The renegotiations rewired the deal and quietly killed the AGI trap
By 2025, the two sides had already amended things so AGI declarations would need an independent expert panel and Microsoft’s rights stretched to 2032. Then in 2026, the language softened even more: Microsoft is now OpenAI’s primary cloud, not exclusive; OpenAI can serve customers across any cloud; and Microsoft’s IP license is explicitly non-exclusive, which Theo basically reads as Sam Altman out-negotiating them.
Why Anthropic and Bedrock spooked OpenAI
Theo’s most interesting argument is that OpenAI wasn’t just escaping Microsoft — it was reacting to Anthropic’s enterprise momentum on AWS. He says many enterprises buy Claude through Bedrock because they already live on AWS, and even if OpenAI models may be stronger in many coding tasks, being Azure-only made them much harder to adopt inside real companies.
The weird economics of cloud credits and why Anthropic’s deals feel different
He goes on a tangent that feels very CEO-brain and very useful: startups can get $100,000 from AWS, $350,000 from Google Cloud, and even $500,000 to $1 million from Azure in credits.
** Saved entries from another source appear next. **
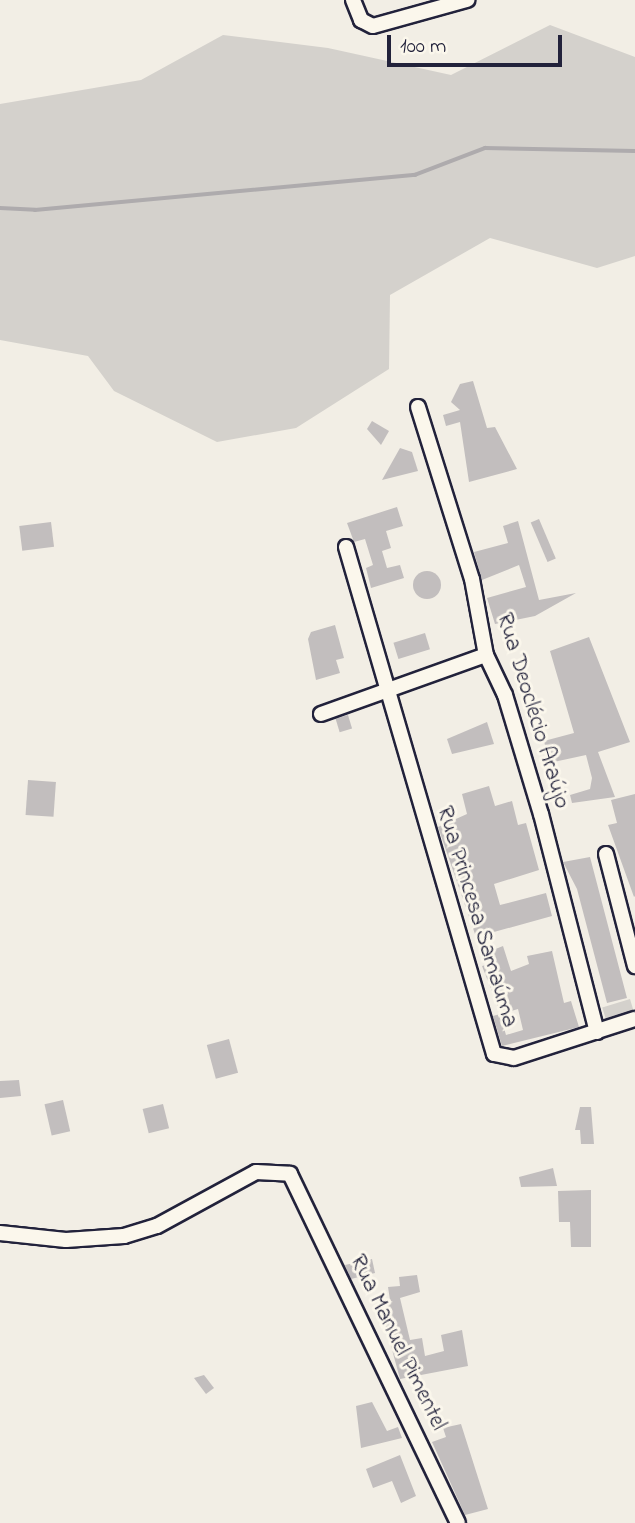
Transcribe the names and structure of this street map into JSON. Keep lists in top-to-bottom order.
{
  "streets": {
    "street": ["Rua Deoclécio Araújo", "Rua Princesa Samaúma", "Rua Manuel Pimentel"]
  },
  "crossings": [
    ["Rua Deoclécio Araújo", "Rua Princesa Samaúma"]
  ],
  "scale_bar": "100 m"
}
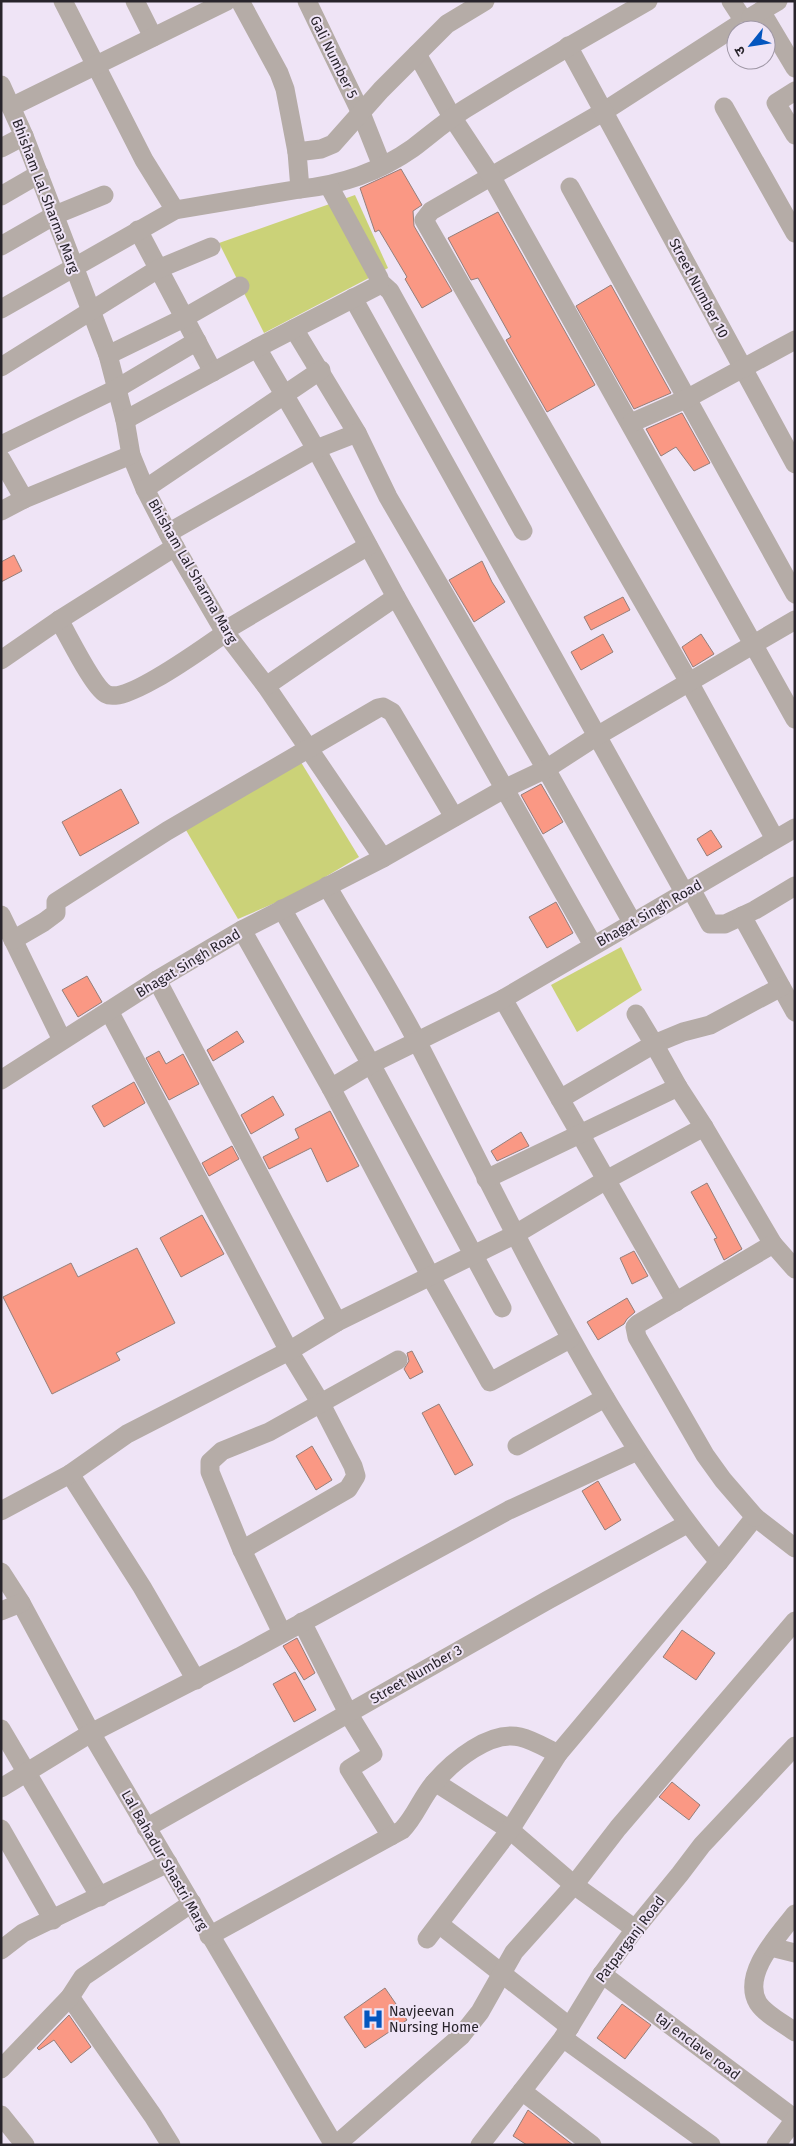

But Theo says he hasn’t been able to use those credits for Anthropic models, which he takes as evidence that Anthropic negotiated brutal revenue-share terms with cloud providers, making those credits too expensive for the clouds to subsidize.
Theo’s Azure rant becomes the punchline — and then a partial redemption arc
The video peaks when he turns his own T3 Chat infrastructure pain into evidence: he says Azure-hosted OpenAI models had unacceptable latency and throughput swings for over a year, sometimes dropping to 2 tokens/sec, so badly that he refused to spend even a $1 million Azure credit. Then future-Theo jumps in with the update: after he published a public benchmark and got pressured to delete it, Microsoft fixed the issue within a day, turning a pure crash-out into a weirdly satisfying win.
Amazon’s payoff: OpenAI finally gets to meet enterprises where they are
The final section ties it together with the new AWS partnership: Bedrock distribution, a stateful runtime environment, 2 gigawatts of Trainium capacity, and a massive long-term compute expansion. Theo thinks the next war may be less OpenAI vs Anthropic vs Gemini and more cloud-and-chip ecosystems — Nvidia, Google TPUs, AWS Trainium, maybe AMD if it can hang on.